Um es gleich vorwegzunehmen: Das Kamel war gelb. Nachdem der Werftleiter Severin Corvus sich mit dem Scheich Achmet Abu Asmah getroffen und ihm noch einen weiteren gigantischen Öltanker verkauft hatte, kam endlich der Tag des heiß ersehnten Ausflugs in die Wüste. Felix hätte gerne noch etwas länger geschlafen, aber sein Vater kannte keine Gnade. Früh am Morgen führte er die Familie zu den Pyramiden, wo die Kamelvermieter ihre Tiere parkten oder wie immer man das vorübergehende Abstellen von Trampeltieren und Dromedaren nannte.

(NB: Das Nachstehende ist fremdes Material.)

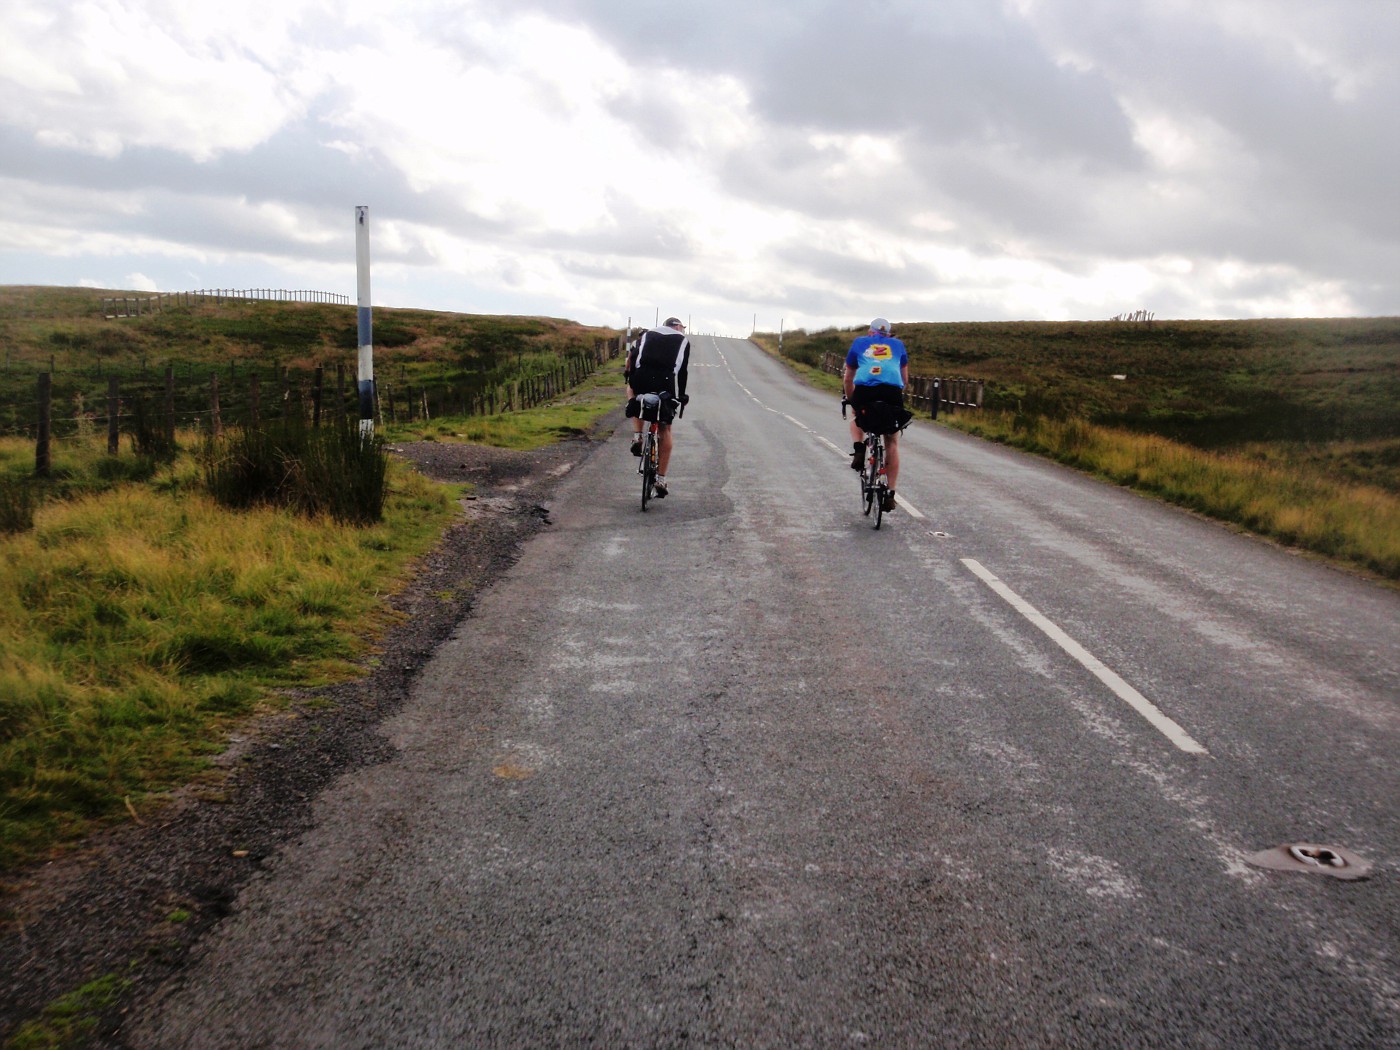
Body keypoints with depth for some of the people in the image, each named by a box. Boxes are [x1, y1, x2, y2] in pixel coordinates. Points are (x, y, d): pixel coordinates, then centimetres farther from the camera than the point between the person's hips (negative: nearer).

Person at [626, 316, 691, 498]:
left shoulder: (647, 335, 27)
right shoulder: (683, 341, 23)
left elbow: (634, 358, 14)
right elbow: (683, 369, 14)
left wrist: (631, 385, 16)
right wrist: (681, 394, 20)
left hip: (642, 380, 1)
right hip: (666, 384, -1)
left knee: (631, 391, 38)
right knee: (665, 430, 12)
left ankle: (637, 436, 20)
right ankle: (661, 479, 9)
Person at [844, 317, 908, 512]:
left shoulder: (859, 342, 27)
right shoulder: (898, 344, 29)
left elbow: (848, 379, 31)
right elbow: (905, 380, 30)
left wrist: (850, 400, 45)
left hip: (864, 389, 0)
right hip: (893, 391, 0)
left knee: (856, 415, 35)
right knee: (892, 443, 14)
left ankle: (858, 447, 7)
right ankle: (890, 494, 11)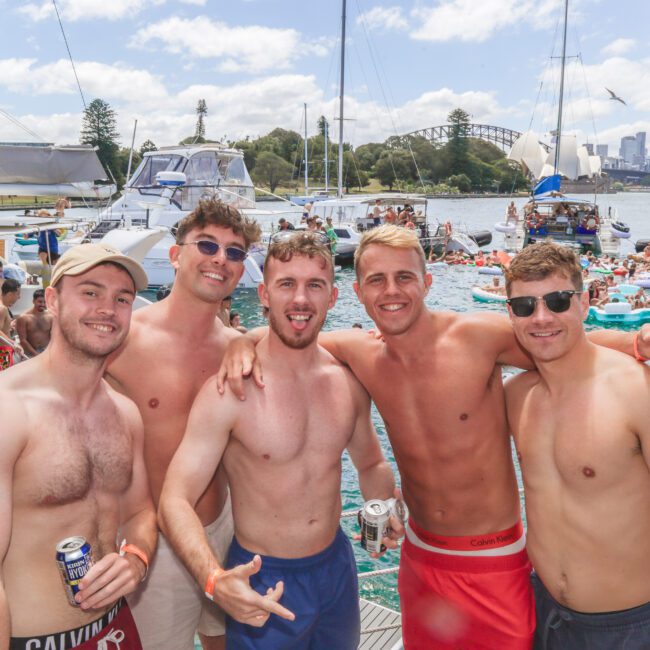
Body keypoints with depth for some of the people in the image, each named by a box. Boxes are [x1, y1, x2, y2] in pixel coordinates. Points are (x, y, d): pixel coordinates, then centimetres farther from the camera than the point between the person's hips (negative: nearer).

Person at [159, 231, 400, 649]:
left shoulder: (349, 382, -5)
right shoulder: (230, 390, -20)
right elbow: (176, 501, -21)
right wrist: (215, 579, -36)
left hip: (337, 567, 5)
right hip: (263, 584, -5)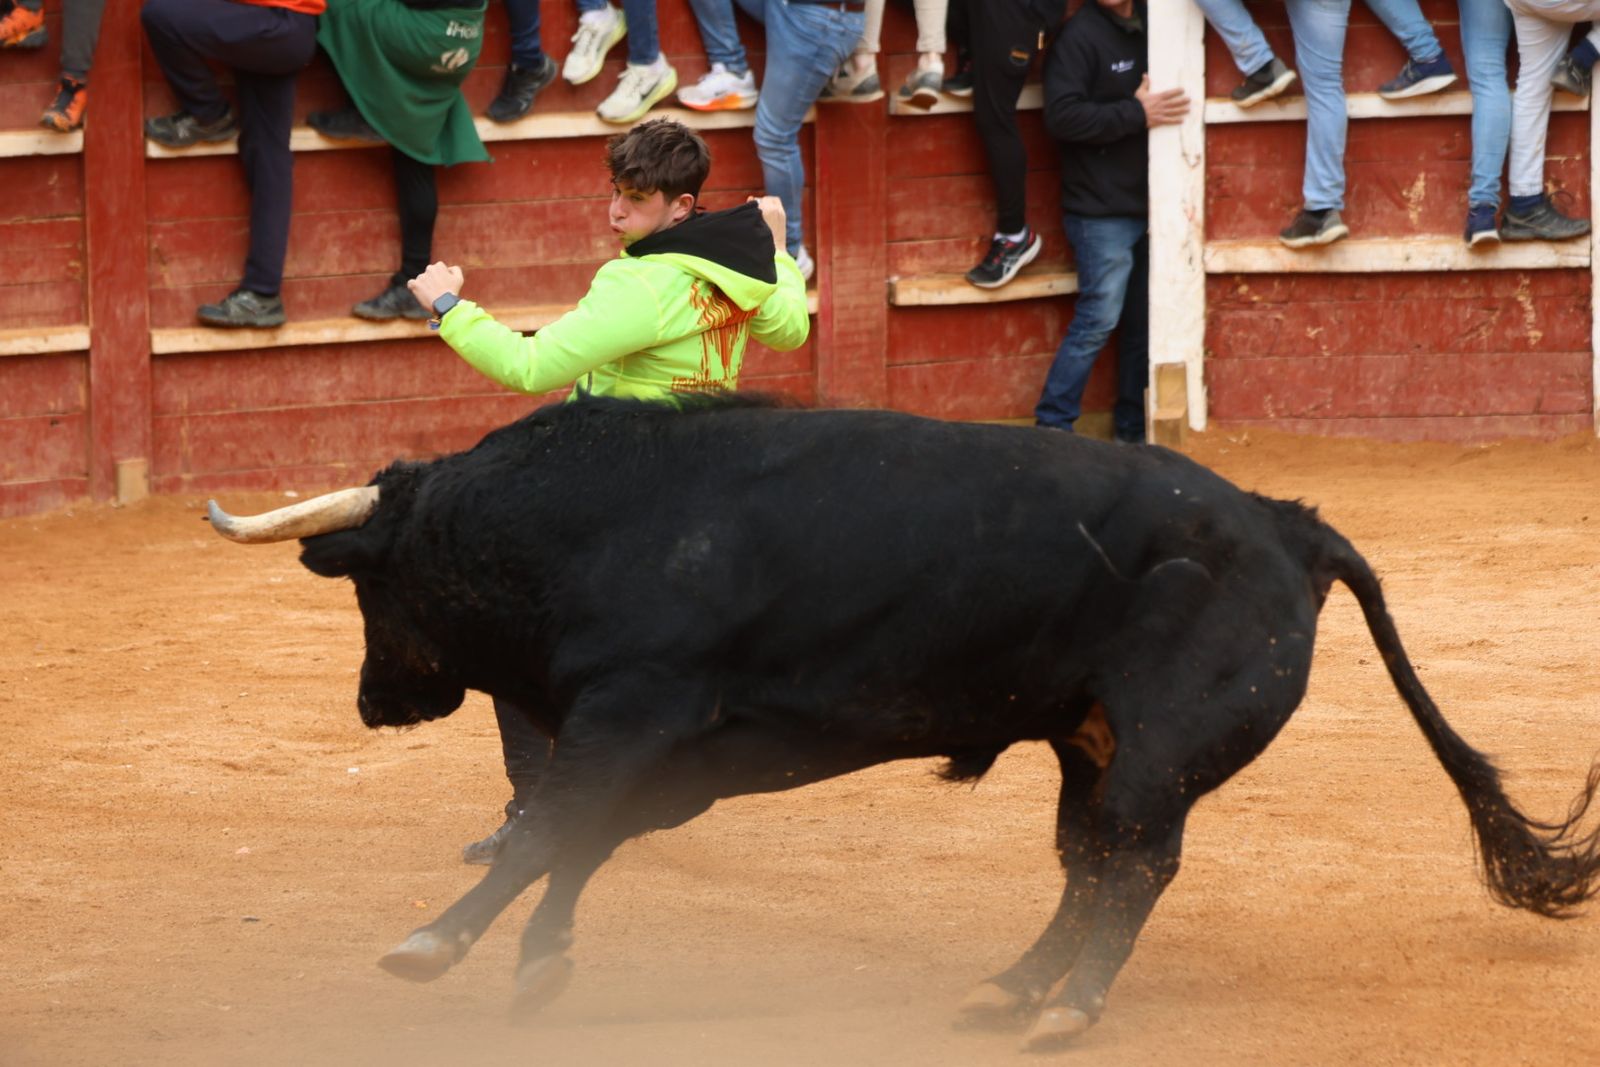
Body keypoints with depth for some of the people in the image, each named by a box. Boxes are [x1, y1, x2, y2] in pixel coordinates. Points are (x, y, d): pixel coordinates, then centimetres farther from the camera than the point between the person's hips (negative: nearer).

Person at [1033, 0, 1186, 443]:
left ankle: (1132, 428, 18)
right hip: (1100, 211, -7)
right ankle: (1052, 426, 0)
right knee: (1099, 319, -8)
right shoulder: (1079, 36, -10)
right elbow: (1061, 116, -20)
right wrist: (1137, 114, -23)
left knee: (1143, 322, 9)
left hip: (1145, 205, 7)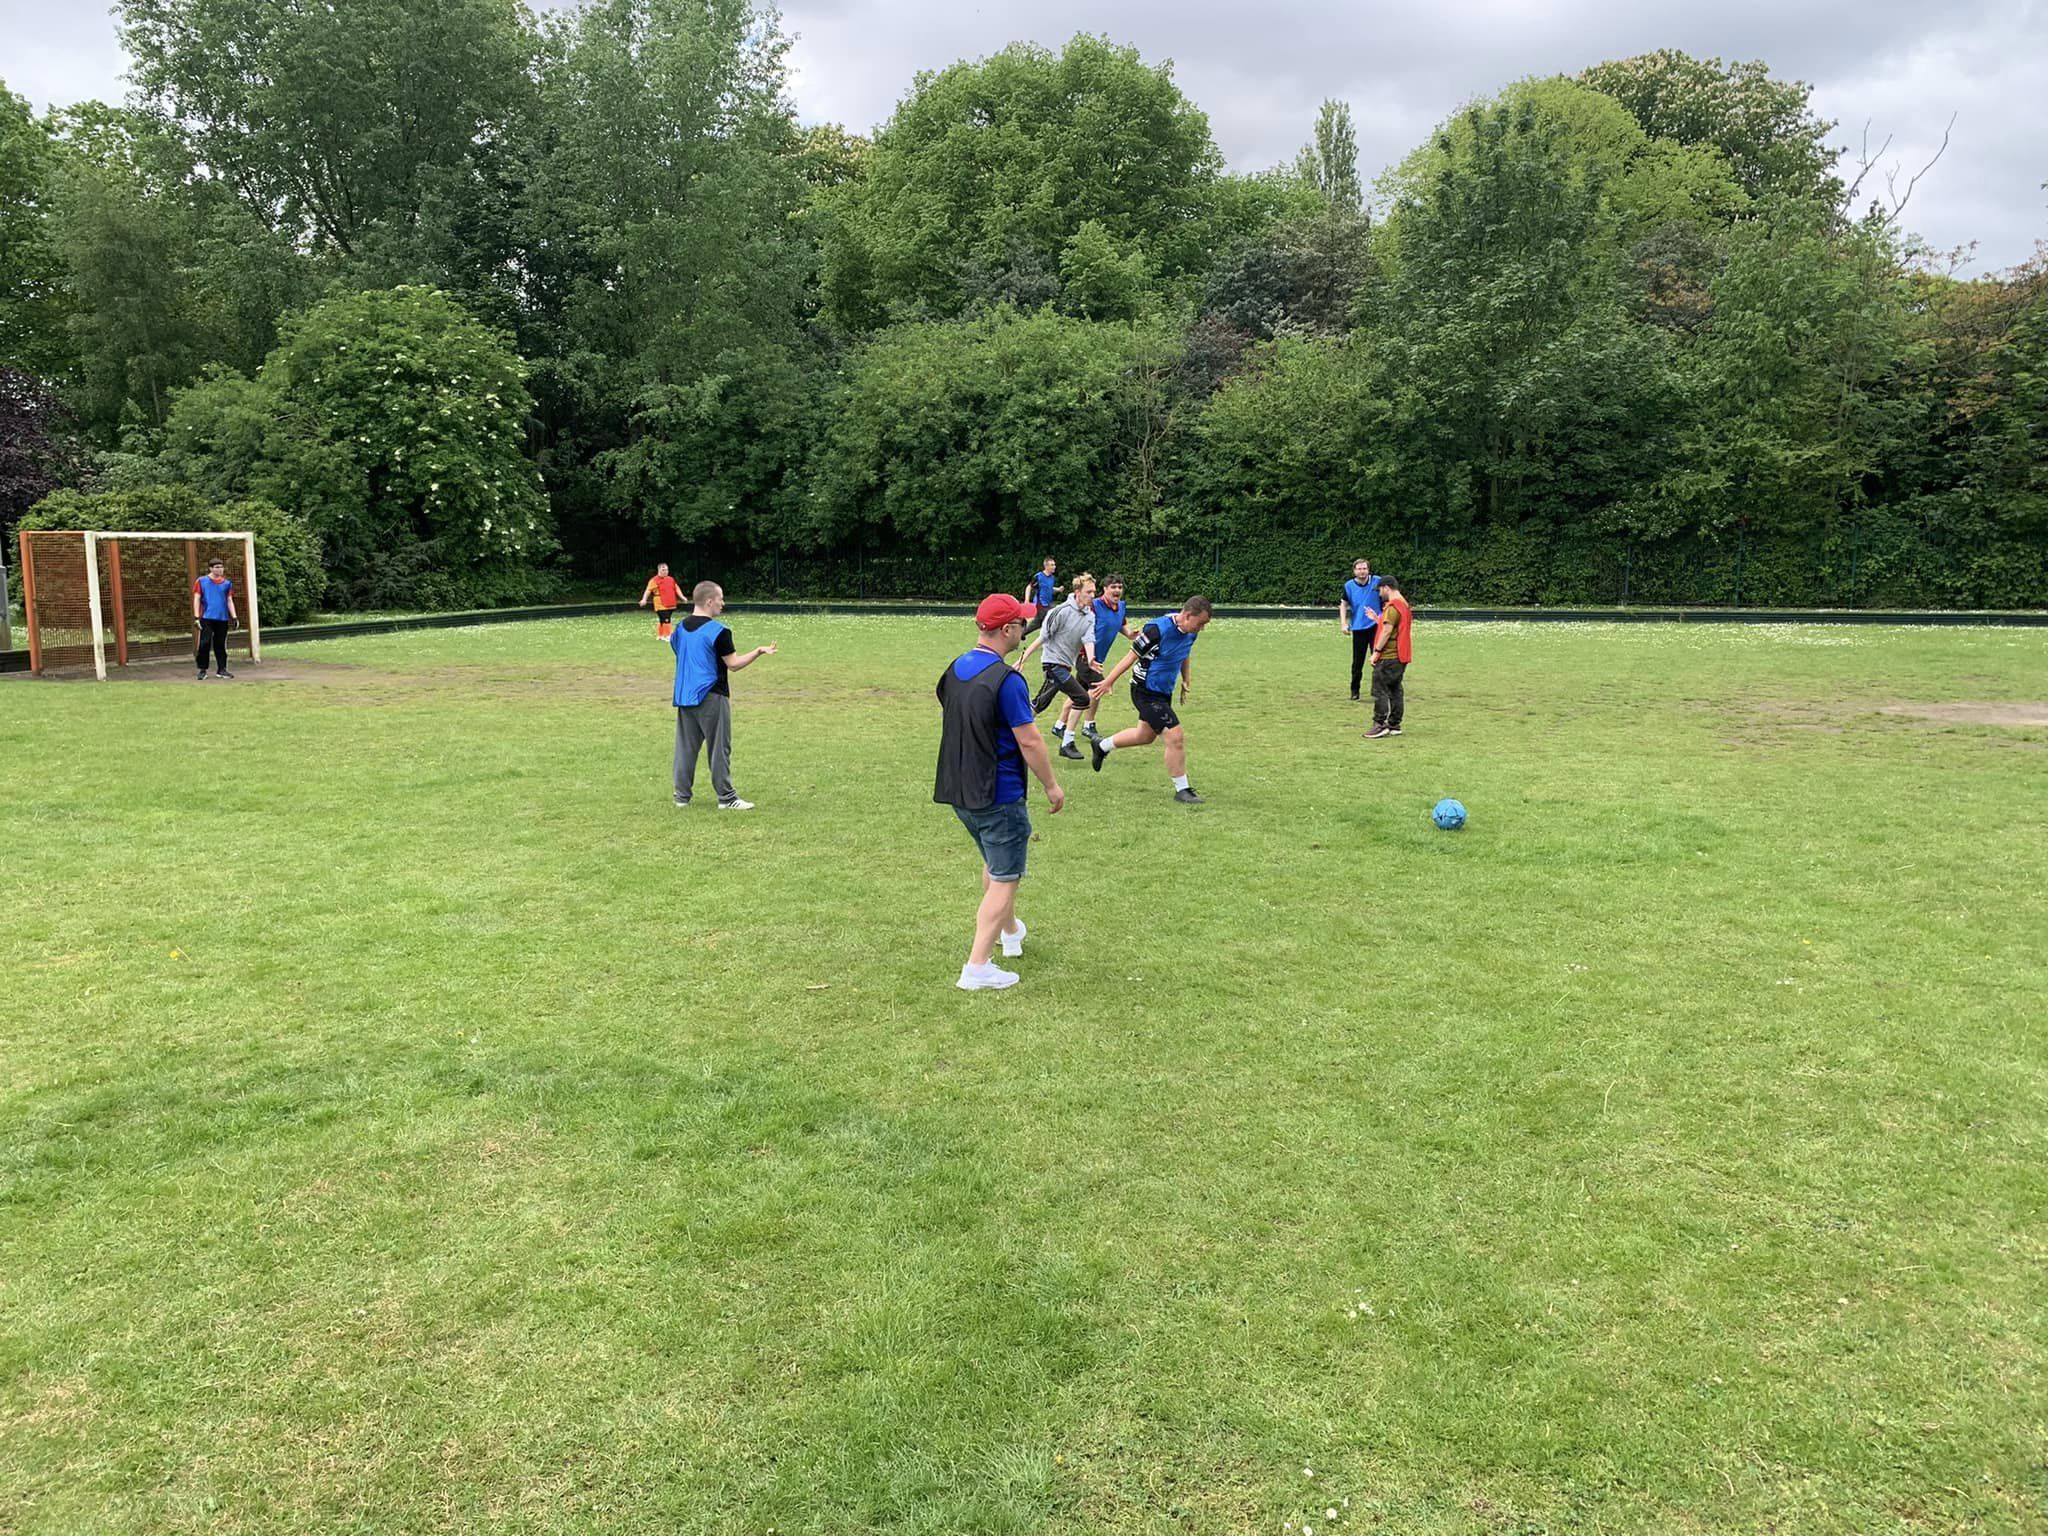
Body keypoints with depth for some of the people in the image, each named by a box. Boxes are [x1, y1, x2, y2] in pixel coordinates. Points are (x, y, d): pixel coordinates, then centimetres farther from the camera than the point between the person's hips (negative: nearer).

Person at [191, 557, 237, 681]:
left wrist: (234, 617, 3)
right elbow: (197, 599, 1)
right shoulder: (201, 581, 2)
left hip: (222, 618, 3)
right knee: (204, 644, -5)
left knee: (220, 645, 7)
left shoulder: (227, 583, 10)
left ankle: (221, 669, 14)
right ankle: (202, 670, 2)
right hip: (206, 618, -3)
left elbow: (229, 601, 13)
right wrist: (196, 617, -5)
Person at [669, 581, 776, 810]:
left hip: (684, 695, 7)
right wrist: (760, 651, -8)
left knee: (685, 746, 11)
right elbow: (733, 664, -11)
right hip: (711, 697, -7)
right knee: (719, 748, 0)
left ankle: (682, 795, 13)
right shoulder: (718, 631, -14)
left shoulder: (680, 628, 8)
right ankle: (726, 797, 4)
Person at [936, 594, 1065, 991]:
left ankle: (1010, 932, 47)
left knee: (993, 863, 28)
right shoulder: (1006, 680, -21)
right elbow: (1029, 741, -19)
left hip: (959, 792, 9)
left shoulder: (954, 670, 5)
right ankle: (977, 968, -3)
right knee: (1004, 879, 0)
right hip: (999, 797, -9)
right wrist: (1052, 786, -8)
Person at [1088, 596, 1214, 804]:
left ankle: (1101, 747, 46)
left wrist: (1187, 682, 15)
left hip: (1164, 692, 9)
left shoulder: (1190, 632, -3)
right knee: (1176, 738, -13)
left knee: (1145, 736, 24)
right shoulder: (1158, 630, -26)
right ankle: (1181, 790, 1)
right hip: (1146, 692, -9)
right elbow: (1132, 655, -18)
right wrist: (1109, 682, -11)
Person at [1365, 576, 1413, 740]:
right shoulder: (1404, 604, 17)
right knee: (1395, 690, 11)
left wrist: (1376, 651, -18)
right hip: (1401, 657, 10)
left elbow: (1387, 630, -20)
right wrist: (1377, 618, 24)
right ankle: (1394, 725, 13)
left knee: (1379, 690, -7)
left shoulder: (1393, 606, -14)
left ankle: (1380, 725, -8)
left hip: (1389, 657, -10)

Die Sonne stach bereits unbarmherzig vom Himmel. Zum Schutz hatte der angehende Wüstenfürst eine blaue Baseballkappe auf dem Kopf. Außerdem trug er kurze sandfarbene Hosen, ein rotes T-Shirt und eine dicke Schicht Sonnencreme. Letztere hatte ihm seine Mutter aufgelegt. Sie beschattete ihre empfindliche Haut mit einem wagenradgroßen Strohhut, der mit einem geblümten Stoffband unter dem Kinn befestigt war. Ihre lange Hose und die luftige Bluse bestanden aus weißem Leinen. Felix’ Vater dagegen, der von jeher zu Übertreibungen neigte, hatte sich für den Ausflug extra neu eingekleidet. Ganz in Khaki gehüllt, sah er unter seinem runden Tropenhelm ein bisschen aus wie der britische Forschungsreisende David Livingstone vor einhundertfünfzig Jahren.